Scientists and engineers from the UK Atomic Energy Authority (UKAEA) and the University of Bristol have developed the world’s first carbon-14 diamond battery.
This innovative technology utilises radioactive carbon-14, a by-product of nuclear reactors, to create an energy source capable of powering devices for thousands of years.
How the Carbon-14 Diamond Battery Works
The carbon-14 diamond battery generates power through the radioactive decay of carbon-14, which has a half-life of 5,700 years. This process is comparable to how solar panels convert light into electricity; however, instead of photons, the battery captures fast-moving electrons within the diamond structure.
The carbon-14 used in the battery is extracted from graphite blocks from nuclear reactors and safely encased in a diamond, preventing the release of radiation. Dr Neil Fox from the University of Bristol explained:
“Carbon-14 was chosen as a source material because it emits a short-range radiation, which is quickly absorbed by any solid material. This would make it dangerous to ingest or touch with your naked skin, but safely held within diamond, no short-range radiation can escape. In fact, diamond is the hardest substance known to man, there is literally nothing we could use that could offer more protection.”
The prototype battery measures 10mm x 10mm and is less than 0.5mm thick, offering a compact power solution for specific applications.

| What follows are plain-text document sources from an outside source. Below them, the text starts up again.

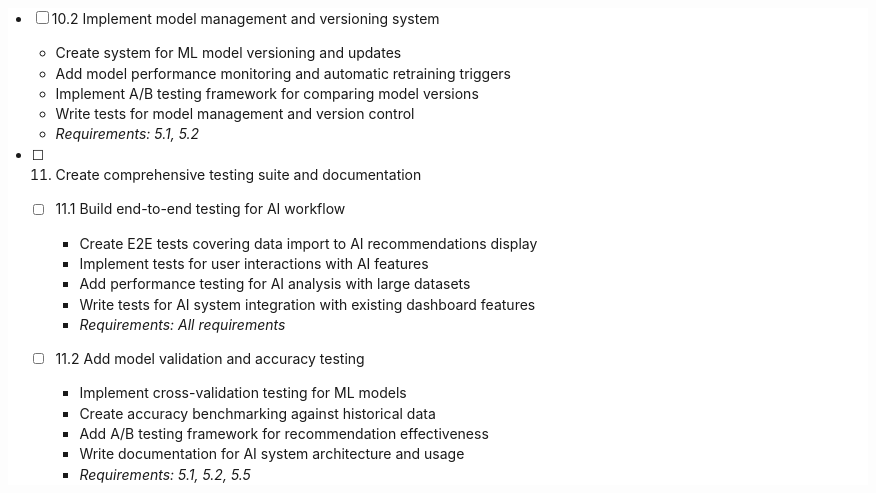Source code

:   - [ ] 10.2 Implement model management and versioning system
    - Create system for ML model versioning and updates
    - Add model performance monitoring and automatic retraining triggers
    - Implement A/B testing framework for comparing model versions
    - Write tests for model management and version control
    - _Requirements: 5.1, 5.2_

- [ ] 11. Create comprehensive testing suite and documentation
  - [ ] 11.1 Build end-to-end testing for AI workflow
    - Create E2E tests covering data import to AI recommendations display
    - Implement tests for user interactions with AI features
    - Add performance testing for AI analysis with large datasets
    - Write tests for AI system integration with existing dashboard features
    - _Requirements: All requirements_

  - [ ] 11.2 Add model validation and accuracy testing
    - Implement cross-validation testing for ML models
    - Create accuracy benchmarking against historical data
    - Add A/B testing framework for recommendation effectiveness
    - Write documentation for AI system architecture and usage
    - _Requirements: 5.1, 5.2, 5.5_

Applications and Industry Implications
The durability and biocompatibility of diamond batteries make them suitable for medical devices such as pacemakers, hearing aids, and ocular implants. These batteries could reduce the need for replacements, offering a more consistent power source and minimising medical procedures for patients.
Beyond medical uses, diamond batteries have potential applications in extreme environments, including space exploration and remote Earth locations. Their ability to function for decades without replacement could extend the operational lifespan of devices such as spacecraft, tracking tags, and safety monitors.
Professor Tom Scott from the University of Bristol commented:
“Our micropower technology can support a whole range of important applications from space technologies and security devices through to medical implants. We’re excited to be able to explore all of these possibilities, working with partners in industry and research, over the next few years.”
Elin Bergman, Circular Impact Officer at Cradlenet and Co-Founder and Managing Partner of Nordic Circular Hotspot, added:
“If this type of battery becomes mainstream it can really disrupt the battery sector and make it much more sustainable. Carbon to make batteries is abundant and if they truly are sustainable and create no waste then it really sounds amazing.”
Addressing Sustainability and Nuclear Waste
This technology also offers a method for repurposing nuclear waste. The UK holds approximately 95,000 tonnes of graphite blocks from nuclear reactors. By extracting carbon-14 from these materials, their radioactivity is reduced, simplifying storage and disposal.
Sarah Clark, Director of Tritium Fuel Cycle at UKAEA, emphasised the sustainability aspect:
“Diamond batteries offer a safe, sustainable way to provide continuous microwatt levels of power. They are an emerging technology that uses a manufactured diamond to safely encase small amounts of carbon-14.”